As previously advised, your account has been closed, as it has come to our attention that this account is related to a previously blocked account. While we are unable to provide detailed information on how we link related accounts, please know that we have reviewed your account on the basis of the information provided and regret to inform you that it will not be reopened.

Please understand that the closure of an account is a permanent action. Any subsequent accounts that are opened will be closed as well. Thank you for your understanding with our decision.

In other words, Amazon says she has multiple accounts, but it won't tell her which ones they allegedly are. Think about that for a second. If Amazon is sure Nygaard was using multiple linked accounts, what is the harm is naming them, exactly? Wouldn't she already know about them? And if she doesn't already know about them, isn't this a case of account hijacking where Nygaard is the victim and not the culprit?

First publicized by tech blogger Martin Bekkelund, Linn's story found its way to my inbox via Yosem Company, a doctoral candidate at Stanford who runs the university's Liberation Technology Program. It has since been retold at Forbes, BoingBoing, Gizmodo, the Huffington Post, and a dozen lesser blogs.

So far, Amazon remains officially mum on the matter. At publication time, the only response so far has been a cryptic note, posted to the Amazon support forum by a moderator named Josh W.:

We would like to clarify our policy on this topic. Account status should not affect any customer's ability to access their library. If any customer has trouble accessing their content, he or she should contact customer service for help.

Which, of course, Nygaard already has, and we know how far that got her. For what it's worth, that help forum is anything but helpful -- there's an amazing amount of hostility toward Nygaard and others who are asking legitimate questions: What could happen to the e-books I thought I owned? Are they really mine, or do they belong to Amazon?

Dataset excerpts:
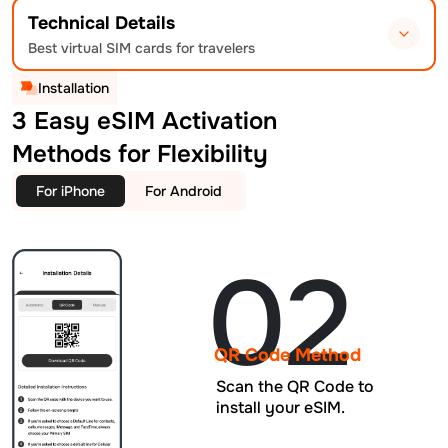
Technical Details
Best virtual SIM cards for travelers
Installation
3 Easy eSIM Activation
Methods for Flexibility
For iPhone
For Android
02
QR Code Method
Scan the QR Code to
install your eSIM.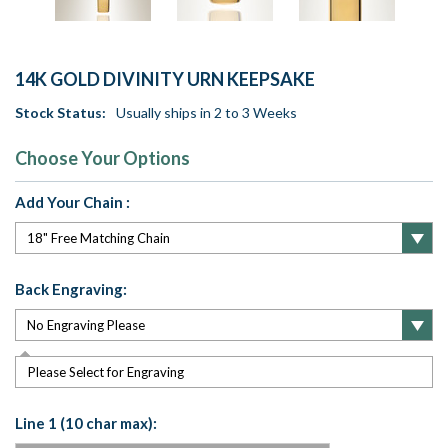
14K GOLD DIVINITY URN KEEPSAKE
Stock Status:
Usually ships in 2 to 3 Weeks
Choose Your Options
Add Your Chain :
Back Engraving:
Please Select for Engraving
Line 1 (10 char max):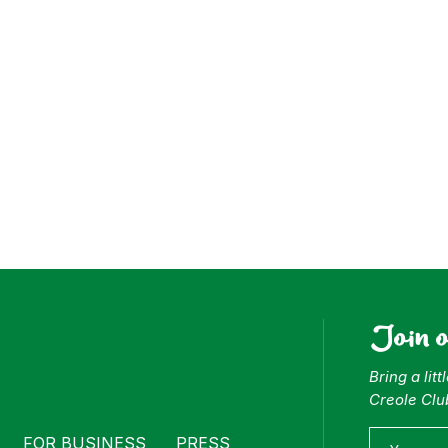
ess
Join 
Bring a lit
Creole Clu
FOR BUSINESS
PRESS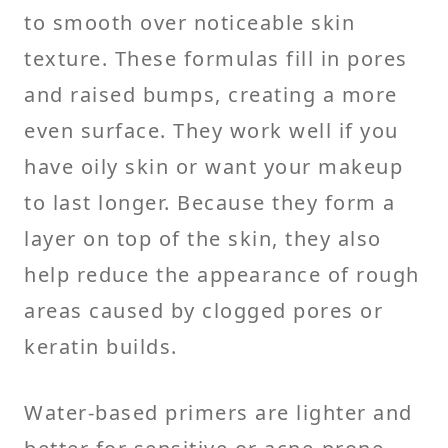
to smooth over noticeable skin
texture. These formulas fill in pores
and raised bumps, creating a more
even surface. They work well if you
have oily skin or want your makeup
to last longer. Because they form a
layer on top of the skin, they also
help reduce the appearance of rough
areas caused by clogged pores or
keratin builds.
Water-based primers are lighter and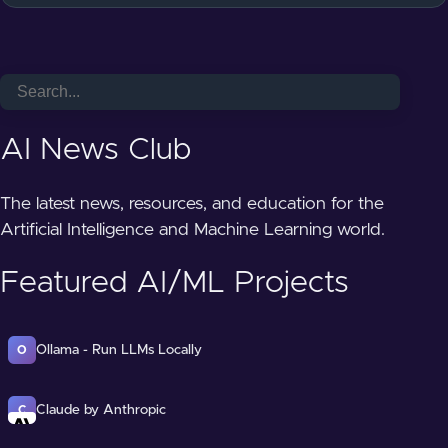
AI News Club
The latest news, resources, and education for the
Artificial Intelligence and Machine Learning world.
Featured AI/ML Projects
Ollama - Run LLMs Locally
O
Claude by Anthropic
C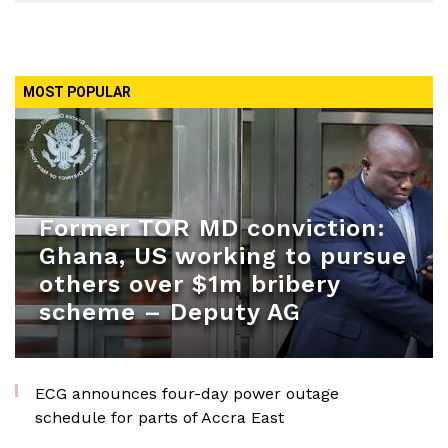
MOST POPULAR
Former TOR MD conviction:
Ghana, US working to pursue
others over $1m bribery
scheme – Deputy AG
ECG announces four-day power outage
schedule for parts of Accra East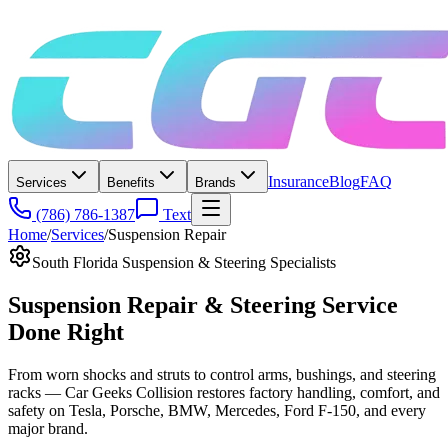
Insurance
Blog
FAQ
Services
Benefits
Brands
(786) 786-1387
Text
Home
/
Services
/
Suspension Repair
South Florida Suspension & Steering Specialists
Suspension Repair & Steering Service
Done Right
From worn shocks and struts to control arms, bushings, and steering
racks — Car Geeks Collision restores factory handling, comfort, and
safety on Tesla, Porsche, BMW, Mercedes, Ford F-150, and every
major brand.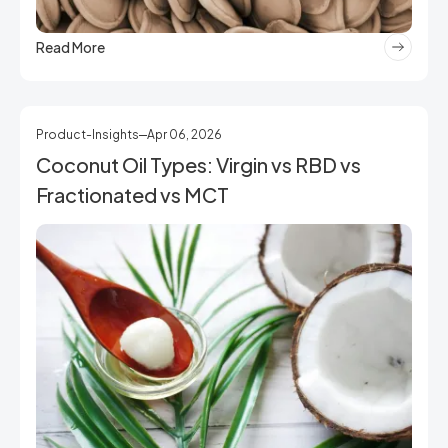
Read More
Product-Insights
Apr 06, 2026
Coconut Oil Types: Virgin vs RBD vs
Fractionated vs MCT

Apply what you read:
A) In the passage about the Amazon account closure, who first publicized Linn's story?
B) Rewrite more briefly the paragraph of the Amazon account closure passage that begins "First publicized by tech blogger," keeping its main facts.

Per-task outputs:
A) Tech blogger Martin Bekkelund first publicized it.

B) Tech blogger Martin Bekkelund first publicized Linn's story. It reached my inbox through Yosem Company, a Stanford doctoral candidate who runs the university's Liberation Technology Program. Forbes, BoingBoing, Gizmodo, the Huffington Post and a dozen lesser blogs have since retold it.